Na cultura dos Even, o povo nativo com o qual Nastassja trabalhou, o universo dos sonhos é considerado tão real quanto o mundo em vigília, momento no qual as fronteiras que separam as diferentes espécies se diluem, tornando possível a comunicação entre todas as almas. Aqui, o sonho produz real de modo tão denso e intenso a ponto de gerar a necessidade de um encontro entre corpos, a partir do qual a antropóloga torna-se outra, meio mulher, meio urso, uma existência de limiar.

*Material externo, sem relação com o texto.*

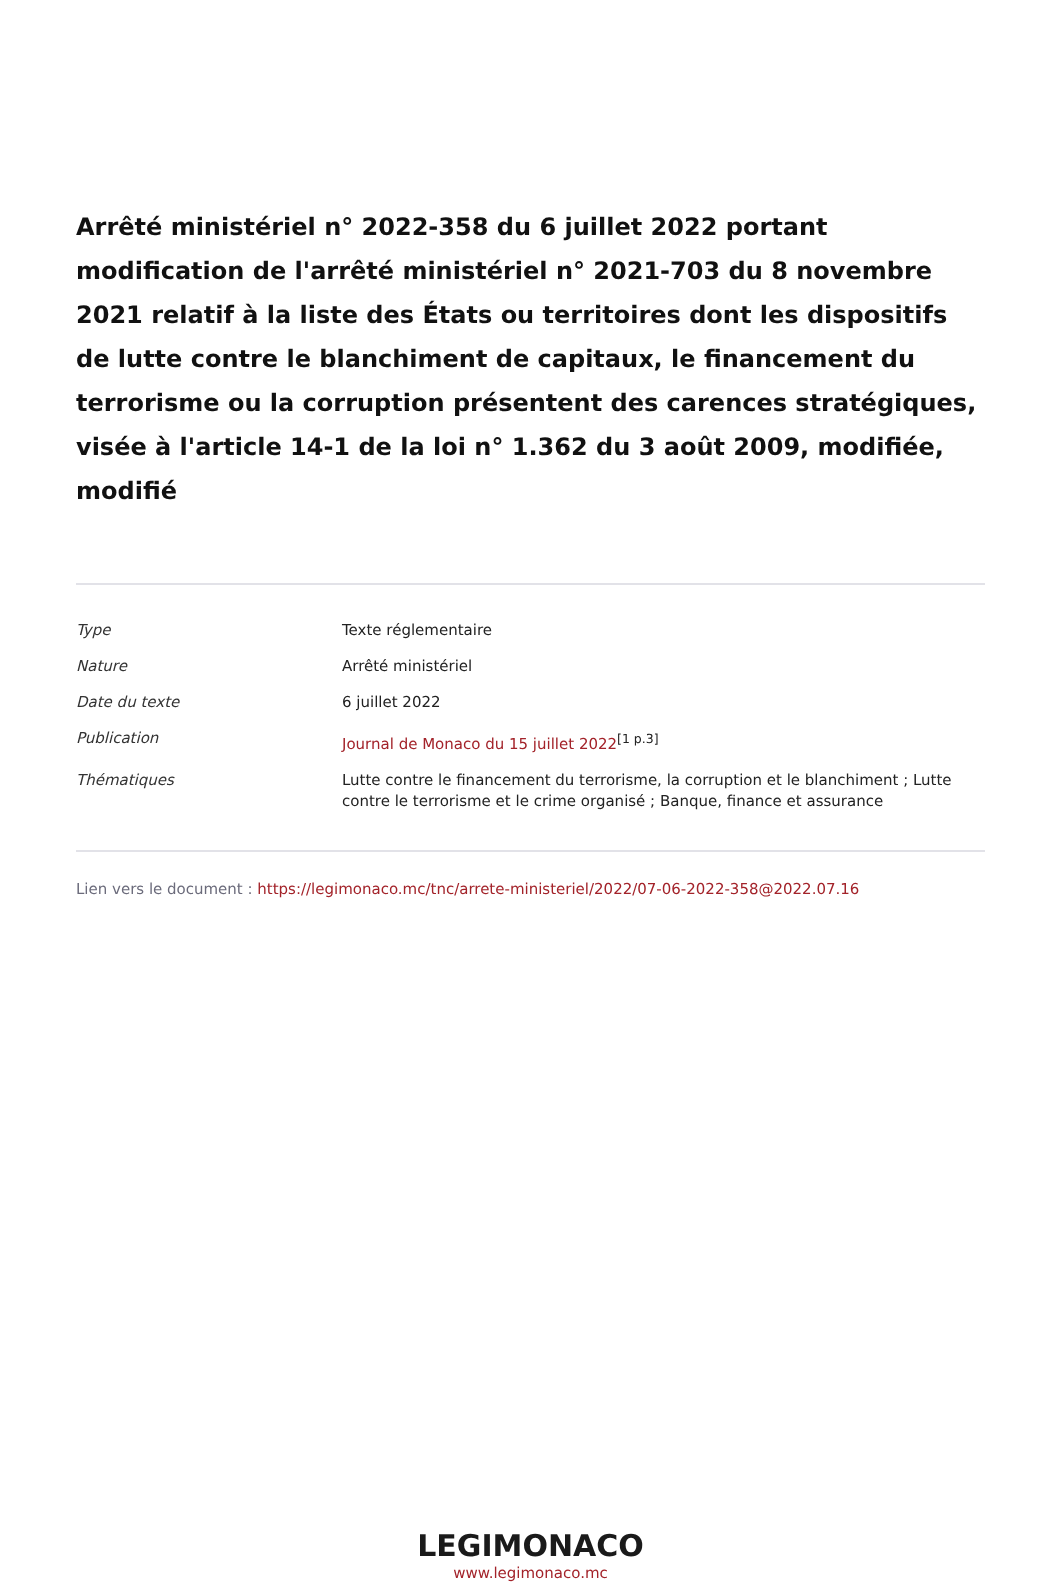Arrêté ministériel n° 2022-358 du 6 juillet 2022 portant modification de l'arrêté ministériel n° 2021-703 du 8 novembre 2021 relatif à la liste des États ou territoires dont les dispositifs de lutte contre le blanchiment de capitaux, le financement du terrorisme ou la corruption présentent des carences stratégiques, visée à l'article 14-1 de la loi n° 1.362 du 3 août 2009, modifiée, modifié
| Type | Texte réglementaire |
| Nature | Arrêté ministériel |
| Date du texte | 6 juillet 2022 |
| Publication | Journal de Monaco du 15 juillet 2022<sup>[1 p.3]</sup> |
| Thématiques | Lutte contre le financement du terrorisme, la corruption et le blanchiment ; Lutte contre le terrorisme et le crime organisé ; Banque, finance et assurance |
Lien vers le document : https://legimonaco.mc/tnc/arrete-ministeriel/2022/07-06-2022-358@2022.07.16
LEGIMONACO
www.legimonaco.mc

Mesmo que, por todos os lados, a vida não pare de acontecer e de nos proporcionar encontros geradores de diferença em nós, é este o acontecimento que a ultrapassa, o acontecimento que ela corre o risco de não dar conta e de, tal qual o gelo siberiano, congelar-se em torno de sua biografia. Pois, para que os acontecimentos não se tornem marcas acontecidas cravadas em nossas peles, é preciso pô-los na panela, como ela mesma diz.
Cabe-nos, então, explorar as linhas de desejo que nos põe exatamente na direção desses eventos que em tudo nos parecem obras do acaso. Enquanto o nativo que a acompanha no trajeto, pouco antes do encontro com o urso, explicita a clareza de não prosseguir a partir de determinado ponto da caminhada, ela vai em frente, seguindo a linha de desejo em curso.

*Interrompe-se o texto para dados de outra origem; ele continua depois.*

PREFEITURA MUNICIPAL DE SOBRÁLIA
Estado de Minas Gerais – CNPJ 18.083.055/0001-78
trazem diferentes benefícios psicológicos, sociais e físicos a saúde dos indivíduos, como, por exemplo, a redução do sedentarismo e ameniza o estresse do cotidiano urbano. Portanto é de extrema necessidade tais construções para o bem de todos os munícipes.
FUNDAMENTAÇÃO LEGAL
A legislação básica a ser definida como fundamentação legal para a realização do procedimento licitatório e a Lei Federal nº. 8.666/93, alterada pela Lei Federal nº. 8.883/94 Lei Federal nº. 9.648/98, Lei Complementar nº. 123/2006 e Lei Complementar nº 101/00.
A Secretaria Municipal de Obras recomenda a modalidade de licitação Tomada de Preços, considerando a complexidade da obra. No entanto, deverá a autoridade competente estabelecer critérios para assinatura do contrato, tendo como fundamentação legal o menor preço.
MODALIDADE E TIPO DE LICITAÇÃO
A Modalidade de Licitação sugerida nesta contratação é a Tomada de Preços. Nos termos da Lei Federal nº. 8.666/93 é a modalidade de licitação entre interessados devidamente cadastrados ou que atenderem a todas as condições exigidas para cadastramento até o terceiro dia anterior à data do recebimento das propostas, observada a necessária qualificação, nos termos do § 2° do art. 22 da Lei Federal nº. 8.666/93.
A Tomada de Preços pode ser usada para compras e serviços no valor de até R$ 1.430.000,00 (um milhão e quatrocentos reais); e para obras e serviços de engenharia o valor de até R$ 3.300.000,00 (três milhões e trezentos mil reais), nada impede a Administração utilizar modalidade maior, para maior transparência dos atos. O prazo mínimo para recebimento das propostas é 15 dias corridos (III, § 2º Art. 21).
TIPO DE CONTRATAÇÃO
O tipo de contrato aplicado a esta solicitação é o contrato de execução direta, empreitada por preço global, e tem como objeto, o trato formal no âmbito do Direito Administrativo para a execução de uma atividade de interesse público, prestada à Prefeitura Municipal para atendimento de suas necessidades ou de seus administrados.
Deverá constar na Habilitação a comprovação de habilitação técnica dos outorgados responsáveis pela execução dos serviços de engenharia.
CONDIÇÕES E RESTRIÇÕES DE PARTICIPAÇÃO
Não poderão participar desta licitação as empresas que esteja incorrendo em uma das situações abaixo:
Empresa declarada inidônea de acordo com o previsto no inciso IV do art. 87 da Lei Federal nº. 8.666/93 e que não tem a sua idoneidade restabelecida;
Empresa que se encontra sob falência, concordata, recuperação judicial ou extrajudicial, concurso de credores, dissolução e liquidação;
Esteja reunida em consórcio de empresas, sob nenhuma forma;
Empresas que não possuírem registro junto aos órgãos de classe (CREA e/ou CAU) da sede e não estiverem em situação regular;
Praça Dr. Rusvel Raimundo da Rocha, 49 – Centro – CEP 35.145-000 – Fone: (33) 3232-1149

Chego agora ao Malawi. O cenário é o do filme brasileiro Gabriel e a Montanha, inspirado no encontro do jovem João e o Monte Mulanje e, depois, vou ao clássico Na Natureza selvagem, onde um erro de dosagem, da boa medida entre ir e ficar, acaba por definir o destino dos personagens.
Ao sobreviver ao encontro com as feras que nos habitam - a natureza selvagem dos desejos que nos compõem - é preciso dar conta disso, de sobreviver quando já não é possível se reconhecer na própria pele, na própria história, às vezes, nem na própria espécie.
Tal experiência radical de desterritorialização, nos mostra a força de um desejo, ao mesmo tempo que nos lembra da importância de atentarmos aos protocolos de experimentação. Se provocar e tensionar os arranjos instituídos é tarefa necessária, criar boas condições para receber o acontecimento que vem como avalanche também o é.
Assim, ao sermos hospitaleiros diante da vida e de seus presentes, há que se ter atenção aos usos que fazemos de nossas linhas de fuga, que podem tanto nos levar à construção de saídas criadoras de mundo, como de saídas de abolição.
Como habitar nossos devires animais, devires baleias e ursos, sem que o processo de diferenciação de si, confunda-se com um processo de indiferenciação? É preciso, então, nos atentar à arte das doses, aos devires imperceptíveis, que estão ao redor e disponíveis, oferecendo-se como oportunidades para experimentarmos pequenos graus de desterritorialização.
Se é preciso abrir campo para escutar as feras, é preciso também criar um bom solo para que possamos construir sentidos à experiência, sem o qual a simples e pura entrega pode se tornar uma linha sem possibilidade de retomada.